As Chisholm points out, the Bureau of Land Management (BLM) has a "cheery optimism" about drilling for oil and gas in Otero Mesa, which happens to be considered America's largest and wildest Chihuahuan Desert grassland. Yet, looking at the track record of the BLM and the oil and gas industry, there isn't any proof that full-scale industrialization can occur without severe degradation to this wild landscape.
The facts are undeniably obvious:
o Otero Mesa is one of the last great wilderness areas left in New Mexico and America.
o There is a large fresh water aquifer beneath Otero Mesa that could supply future drinking needs for New Mexicans.
o A vast majority of New Mexicans, including Gov. Richardson, have called for the protection of Otero Mesa.
o In the last four years, the BLM has had an enormous surge in approving oil and gas drilling permits throughout the Rocky Mountain West.
o The oil and gas industry has a history of contaminating ground water supplies and causing health problems for many residents who live in and around drilling operations.
o The BLM and the oil and gas industry in New Mexico have a very poor tract record of restoring land to its natural state once the impacts of development have occurred.
The plan to drill in Otero Mesa is completely ridiculous and New Mexicans should be outraged at the arrogance of the federal government, BLM, and the oil and gas industry. It's time to draw a line in the sand and stand up for Otero Mesa.
Nathan Newcomer Albuquerque
Henny Hits a Homer
Maybe the spirit of Hunter S. Thompson was spreading a little bit of magic on its way to greener pastures, because Michael Henningsen hit an editorial grand slam in your latest issue [Feb. 24-March 2].
His thorough de-pantsing of the whole "Where's Larry?, Where's Dianne?" ad campaign, followed by perhaps the most accurate assessment of the Daytona 500 I've ever read, would have been enough to have made my day. He then followed up with a fantastic review of the new Decemberists release, and finished the whole thing off with a wonderfully acerbic review of 3 Doors Down. I'd suspect literary steroids if there was such a thing.

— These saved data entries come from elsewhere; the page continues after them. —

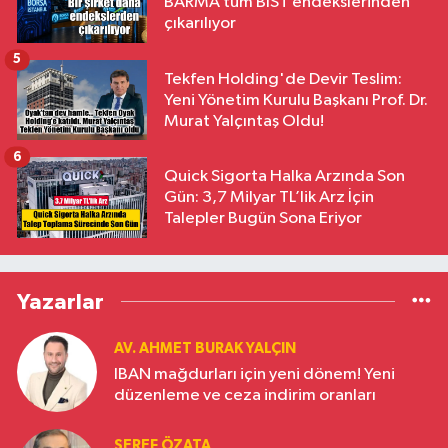
BARMA tüm BIST endekslerinden
çıkarılıyor
5
Tekfen Holding'de Devir Teslim:
Yeni Yönetim Kurulu Başkanı Prof. Dr.
Murat Yalçıntaş Oldu!
6
Quick Sigorta Halka Arzında Son
Gün: 3,7 Milyar TL’lik Arz İçin
Talepler Bugün Sona Eriyor
Yazarlar
AV. AHMET BURAK YALÇIN
IBAN mağdurları için yeni dönem! Yeni
düzenleme ve ceza indirim oranları
ŞEREF ÖZATA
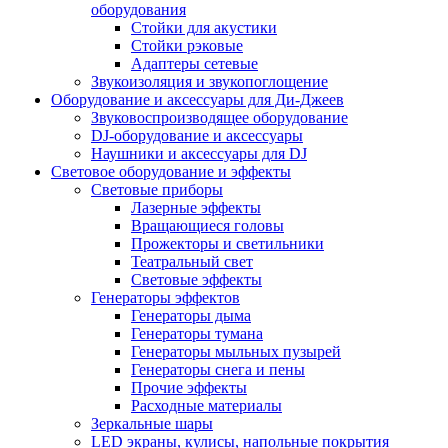
оборудования
Стойки для акустики
Стойки рэковые
Адаптеры сетевые
Звукоизоляция и звукопоглощение
Оборудование и аксессуары для Ди-Джеев
Звуковоспроизводящее оборудование
DJ-оборудование и аксессуары
Наушники и аксессуары для DJ
Световое оборудование и эффекты
Световые приборы
Лазерные эффекты
Вращающиеся головы
Прожекторы и светильники
Театральный свет
Световые эффекты
Генераторы эффектов
Генераторы дыма
Генераторы тумана
Генераторы мыльных пузырей
Генераторы снега и пены
Прочие эффекты
Расходные материалы
Зеркальные шары
LED экраны, кулисы, напольные покрытия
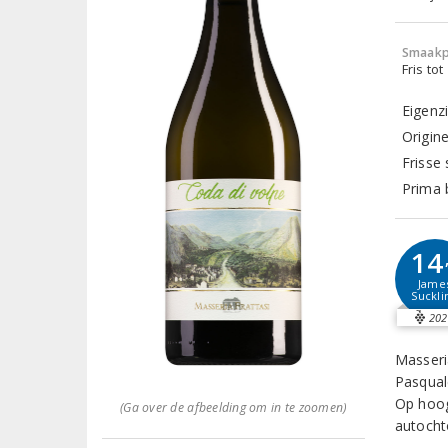
Smaakp
Fris tot
Eigenz
Origine
Frisse
Prima 
14
Jame
Suckli
202
Masseri
Pasqual
Op hoog
(Ga over de afbeelding om in te zoomen)
autocht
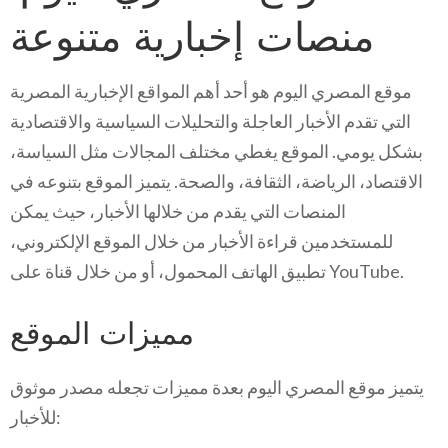
منصات إخبارية متنوعة
موقع المصري اليوم هو أحد أهم المواقع الإخبارية المصرية
التي تقدم الأخبار العاجلة والتحليلات السياسية والاقتصادية
بشكل يومي. الموقع يغطي مختلف المجالات مثل السياسة،
الاقتصاد، الرياضة، الثقافة، والصحة. يتميز الموقع بتنوعه في
المنصات التي يقدم من خلالها الأخبار، حيث يمكن
للمستخدمين قراءة الأخبار من خلال الموقع الإلكتروني،
تطبيق الهاتف المحمول، أو من خلال قناة على YouTube.
مميزات الموقع
يتميز موقع المصري اليوم بعدة مميزات تجعله مصدر موثوق
للأخبار:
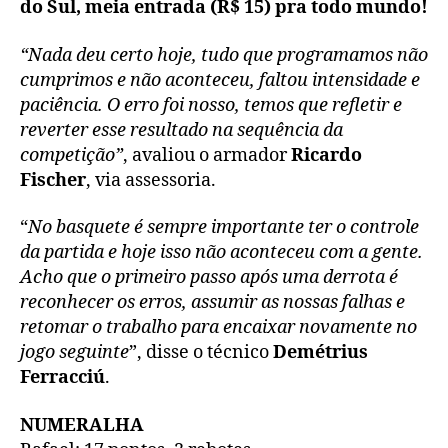
do Sul, meia entrada (R$ 15) pra todo mundo!
“Nada deu certo hoje, tudo que programamos não
cumprimos e não aconteceu, faltou intensidade e
paciência. O erro foi nosso, temos que refletir e
reverter esse resultado na sequência da
competição”
, avaliou o armador
Ricardo
Fischer
, via assessoria.
“
No basquete é sempre importante ter o controle
da partida e hoje isso não aconteceu com a gente.
Acho que o primeiro passo após uma derrota é
reconhecer os erros, assumir as nossas falhas e
retomar o trabalho para encaixar novamente no
jogo seguinte
”, disse o técnico
Demétrius
Ferracciú
.
NUMERALHA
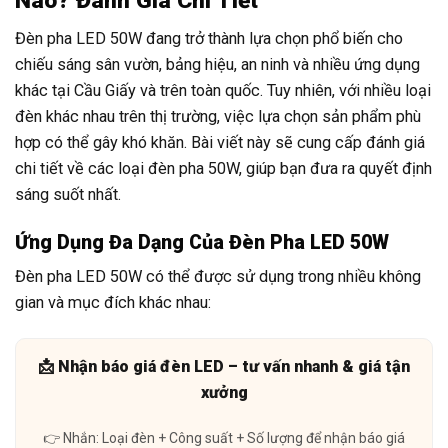
Nào? Đánh Giá Chi Tiết
Đèn pha LED 50W đang trở thành lựa chọn phổ biến cho
chiếu sáng sân vườn, bảng hiệu, an ninh và nhiều ứng dụng
khác tại Cầu Giấy và trên toàn quốc. Tuy nhiên, với nhiều loại
đèn khác nhau trên thị trường, việc lựa chọn sản phẩm phù
hợp có thể gây khó khăn. Bài viết này sẽ cung cấp đánh giá
chi tiết về các loại đèn pha 50W, giúp bạn đưa ra quyết định
sáng suốt nhất.
Ứng Dụng Đa Dạng Của Đèn Pha LED 50W
Đèn pha LED 50W có thể được sử dụng trong nhiều không
gian và mục đích khác nhau:
📩 Nhận báo giá đèn LED – tư vấn nhanh & giá tận
xưởng
👉 Nhắn: Loại đèn + Công suất + Số lượng để nhận báo giá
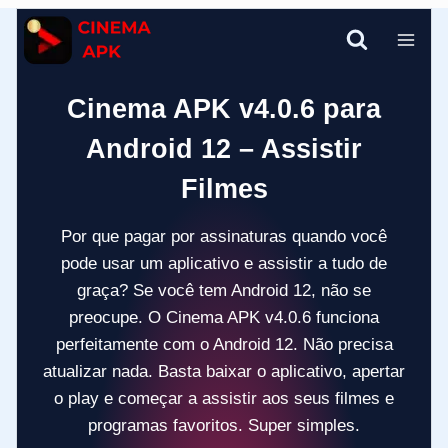
Pular
para
o
Conteúdo
Cinema APK v4.0.6 para
Android 12 – Assistir
Filmes
Por que pagar por assinaturas quando você
pode usar um aplicativo e assistir a tudo de
graça? Se você tem Android 12, não se
preocupe. O Cinema APK v4.0.6 funciona
perfeitamente com o Android 12. Não precisa
atualizar nada. Basta baixar o aplicativo, apertar
o play e começar a assistir aos seus filmes e
programas favoritos. Super simples.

Keep on swingin' for the fences.
Nick Tauro Jr. Albuqerque
All Over for All Ages?
I do not understand why Mayor Martin Chavez believes that the all-ages crowds are the ones causing "trouble" at concerts Downtown. I'm 17, and have been to many concerts at the Sunshine Theater and also at the Launchpad a few times. The only problems, if any, I see at the shows always involves some drunk guy wanting to start a fight with someone, and they eventually end up being thrown out by security.

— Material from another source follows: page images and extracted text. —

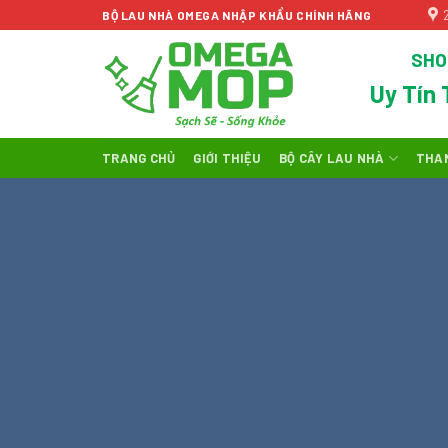
Skip
BỘ LAU NHÀ OMEGA NHẬP KHẨU CHÍNH HÃNG
to
SHO
content
Uy Tín 
TRANG CHỦ
GIỚI THIỆU
BỘ CÂY LAU NHÀ
THA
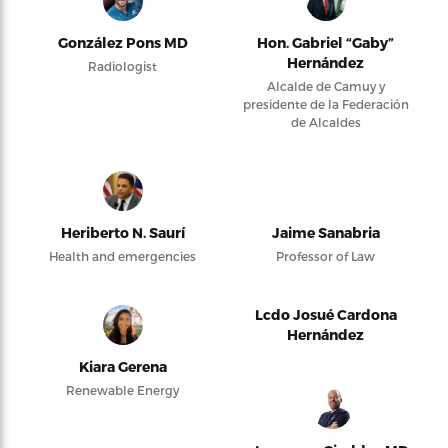
González Pons MD
Hon. Gabriel “Gaby”
Hernández
Radiologist
Alcalde de Camuy y
presidente de la Federación
de Alcaldes
Heriberto N. Saurí
Jaime Sanabria
Health and emergencies
Professor of Law
Lcdo Josué Cardona
Hernández
Kiara Gerena
Renewable Energy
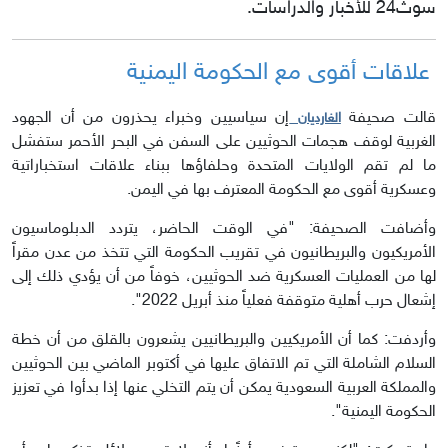
سوث24 للأخبار والدراسات.
علاقات أقوى مع الحكومة اليمنية
قالت صحيفة
إن سياسيين وخبراء يحذرون من أن الجهود
الغارديان
الغربية لوقف هجمات الحوثيين على السفن في البحر الأحمر ستفشل
ما لم تقم الولايات المتحدة وحلفاؤها ببناء علاقات استخباراتية
وعسكرية أقوى مع الحكومة المعترف بها في اليمن.
وأضافت الصحيفة: "في الوقت الحاضر، يتردد الدبلوماسيون
الأمريكيون والبريطانيون في تقريب الحكومة التي تتخذ من عدن مقراً
لها من العمليات العسكرية ضد الحوثيين، خوفاً من أن يؤدي ذلك إلى
إشعال حرب أهلية متوقفة فعلياً منذ أبريل 2022".
وأردفت: كما أن الأمريكيين والبريطانيين يشعرون بالقلق من أن خطة
السلام الشاملة التي تم الاتفاق عليها في أكتوبر الماضي بين الحوثيين
والمملكة العربية السعودية يمكن أن يتم التخلي عنها إذا بدأوا في تعزيز
الحكومة اليمنية".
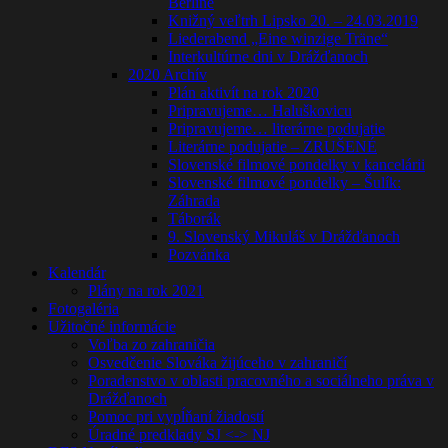
Berlíne
Knižný veľtrh Lipsko 20. – 24.03.2019
Liederabend „Eine winzige Träne“
Interkultúrne dni v Drážďanoch
2020 Archív
Plán aktivít na rok 2020
Pripravujeme… Haluškovicu
Pripravujeme… literárne podujatie
Literárne podujatie – ZRUŠENÉ
Slovenské filmové pondelky v kancelárii
Slovenské filmové pondelky – Šulík:
Záhrada
Táborák
9. Slovenský Mikuláš v Drážďanoch
Pozvánka
Kalendár
Plány na rok 2021
Fotogaléria
Užitočné informácie
Voľba zo zahraničia
Osvedčenie Slováka žijúceho v zahraničí
Poradenstvo v oblasti pracovného a sociálneho práva v
Drážďanoch
Pomoc pri vypĺňaní žiadostí
Úradné predklady SJ <-> NJ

Stopping all-ages shows from happening Downtown would not solve any problems, it may even make things worse. Concerts would then be filled with drunk people, staggering all over not even knowing that they're at a concert. Attendance at concerts would also go down a lot. A majority of the people that go to shows, especially at the Sunshine, are below 21. Bands don't come here very much as it is, and seeing a small crowd without a lot of their fans, they may not even want to come here anymore.
Being younger than 21, there's not much to do. Concerts are just about the only event I see in which many young people get together. Without all-ages concerts, what else would we do? The mayor needs to think about what would really stop "trouble" at concerts. Maybe not serving alcohol when there's an all-ages show would help, don't you think? No, I guess not, because we, the under-21-crowd are supposedly the ones causing all the "trouble".
I encourage anyone else that doesn't agree with the mayor's ideas to do something about it. I will be starting a petition, and hopefully that will help him to think. If all you under 21 concert goers want to continue going to shows, do something about it.